(Saved data entries)
----------------

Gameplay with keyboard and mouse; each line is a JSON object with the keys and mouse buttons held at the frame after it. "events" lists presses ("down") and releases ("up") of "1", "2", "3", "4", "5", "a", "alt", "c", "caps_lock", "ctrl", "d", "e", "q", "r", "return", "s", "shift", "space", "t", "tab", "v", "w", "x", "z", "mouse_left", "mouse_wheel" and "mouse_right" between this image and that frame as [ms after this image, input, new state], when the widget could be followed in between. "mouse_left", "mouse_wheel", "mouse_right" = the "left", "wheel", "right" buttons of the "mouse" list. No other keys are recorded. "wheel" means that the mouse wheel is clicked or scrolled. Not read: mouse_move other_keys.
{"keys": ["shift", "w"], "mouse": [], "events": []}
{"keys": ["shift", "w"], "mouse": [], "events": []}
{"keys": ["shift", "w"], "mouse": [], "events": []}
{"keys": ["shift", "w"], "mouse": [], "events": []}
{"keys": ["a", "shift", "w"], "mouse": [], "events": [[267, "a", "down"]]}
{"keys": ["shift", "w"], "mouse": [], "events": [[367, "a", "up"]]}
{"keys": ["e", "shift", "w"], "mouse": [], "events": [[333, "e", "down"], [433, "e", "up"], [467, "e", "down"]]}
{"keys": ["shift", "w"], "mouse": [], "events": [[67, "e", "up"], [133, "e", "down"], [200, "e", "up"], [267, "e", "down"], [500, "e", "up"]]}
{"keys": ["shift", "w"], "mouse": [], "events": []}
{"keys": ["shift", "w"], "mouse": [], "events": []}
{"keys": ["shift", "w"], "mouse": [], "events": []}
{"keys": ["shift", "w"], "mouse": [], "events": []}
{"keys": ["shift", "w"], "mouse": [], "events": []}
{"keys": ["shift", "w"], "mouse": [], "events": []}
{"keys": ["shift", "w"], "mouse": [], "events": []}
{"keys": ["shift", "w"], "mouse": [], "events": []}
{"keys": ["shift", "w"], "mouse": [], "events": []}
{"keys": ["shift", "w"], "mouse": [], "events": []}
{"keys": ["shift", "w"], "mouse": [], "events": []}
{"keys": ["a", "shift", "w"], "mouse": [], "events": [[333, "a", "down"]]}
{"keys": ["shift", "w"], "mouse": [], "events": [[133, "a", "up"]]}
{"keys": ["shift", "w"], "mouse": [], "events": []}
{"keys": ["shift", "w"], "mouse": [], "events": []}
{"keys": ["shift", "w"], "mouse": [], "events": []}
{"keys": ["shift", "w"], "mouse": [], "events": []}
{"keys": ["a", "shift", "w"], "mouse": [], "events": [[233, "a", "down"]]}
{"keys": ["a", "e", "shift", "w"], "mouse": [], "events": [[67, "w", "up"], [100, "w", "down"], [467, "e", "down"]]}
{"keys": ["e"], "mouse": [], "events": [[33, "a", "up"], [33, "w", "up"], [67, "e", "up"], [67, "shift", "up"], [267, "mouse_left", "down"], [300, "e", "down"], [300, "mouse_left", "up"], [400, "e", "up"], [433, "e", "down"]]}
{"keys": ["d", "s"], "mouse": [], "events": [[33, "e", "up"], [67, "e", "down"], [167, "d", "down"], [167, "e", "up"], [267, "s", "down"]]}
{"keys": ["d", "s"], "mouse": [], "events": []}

----------------

### Exercise description:
Look back at the records above. Repeat all of them exactly.

### Solution for this problem:
Gameplay with keyboard and mouse; each line is a JSON object with the keys and mouse buttons held at the frame after it. "events" lists presses ("down") and releases ("up") of "1", "2", "3", "4", "5", "a", "alt", "c", "caps_lock", "ctrl", "d", "e", "q", "r", "return", "s", "shift", "space", "t", "tab", "v", "w", "x", "z", "mouse_left", "mouse_wheel" and "mouse_right" between this image and that frame as [ms after this image, input, new state], when the widget could be followed in between. "mouse_left", "mouse_wheel", "mouse_right" = the "left", "wheel", "right" buttons of the "mouse" list. No other keys are recorded. "wheel" means that the mouse wheel is clicked or scrolled. Not read: mouse_move other_keys.
{"keys": ["shift", "w"], "mouse": [], "events": []}
{"keys": ["shift", "w"], "mouse": [], "events": []}
{"keys": ["shift", "w"], "mouse": [], "events": []}
{"keys": ["shift", "w"], "mouse": [], "events": []}
{"keys": ["a", "shift", "w"], "mouse": [], "events": [[267, "a", "down"]]}
{"keys": ["shift", "w"], "mouse": [], "events": [[367, "a", "up"]]}
{"keys": ["e", "shift", "w"], "mouse": [], "events": [[333, "e", "down"], [433, "e", "up"], [467, "e", "down"]]}
{"keys": ["shift", "w"], "mouse": [], "events": [[67, "e", "up"], [133, "e", "down"], [200, "e", "up"], [267, "e", "down"], [500, "e", "up"]]}
{"keys": ["shift", "w"], "mouse": [], "events": []}
{"keys": ["shift", "w"], "mouse": [], "events": []}
{"keys": ["shift", "w"], "mouse": [], "events": []}
{"keys": ["shift", "w"], "mouse": [], "events": []}
{"keys": ["shift", "w"], "mouse": [], "events": []}
{"keys": ["shift", "w"], "mouse": [], "events": []}
{"keys": ["shift", "w"], "mouse": [], "events": []}
{"keys": ["shift", "w"], "mouse": [], "events": []}
{"keys": ["shift", "w"], "mouse": [], "events": []}
{"keys": ["shift", "w"], "mouse": [], "events": []}
{"keys": ["shift", "w"], "mouse": [], "events": []}
{"keys": ["a", "shift", "w"], "mouse": [], "events": [[333, "a", "down"]]}
{"keys": ["shift", "w"], "mouse": [], "events": [[133, "a", "up"]]}
{"keys": ["shift", "w"], "mouse": [], "events": []}
{"keys": ["shift", "w"], "mouse": [], "events": []}
{"keys": ["shift", "w"], "mouse": [], "events": []}
{"keys": ["shift", "w"], "mouse": [], "events": []}
{"keys": ["a", "shift", "w"], "mouse": [], "events": [[233, "a", "down"]]}
{"keys": ["a", "e", "shift", "w"], "mouse": [], "events": [[67, "w", "up"], [100, "w", "down"], [467, "e", "down"]]}
{"keys": ["e"], "mouse": [], "events": [[33, "a", "up"], [33, "w", "up"], [67, "e", "up"], [67, "shift", "up"], [267, "mouse_left", "down"], [300, "e", "down"], [300, "mouse_left", "up"], [400, "e", "up"], [433, "e", "down"]]}
{"keys": ["d", "s"], "mouse": [], "events": [[33, "e", "up"], [67, "e", "down"], [167, "d", "down"], [167, "e", "up"], [267, "s", "down"]]}
{"keys": ["d", "s"], "mouse": [], "events": []}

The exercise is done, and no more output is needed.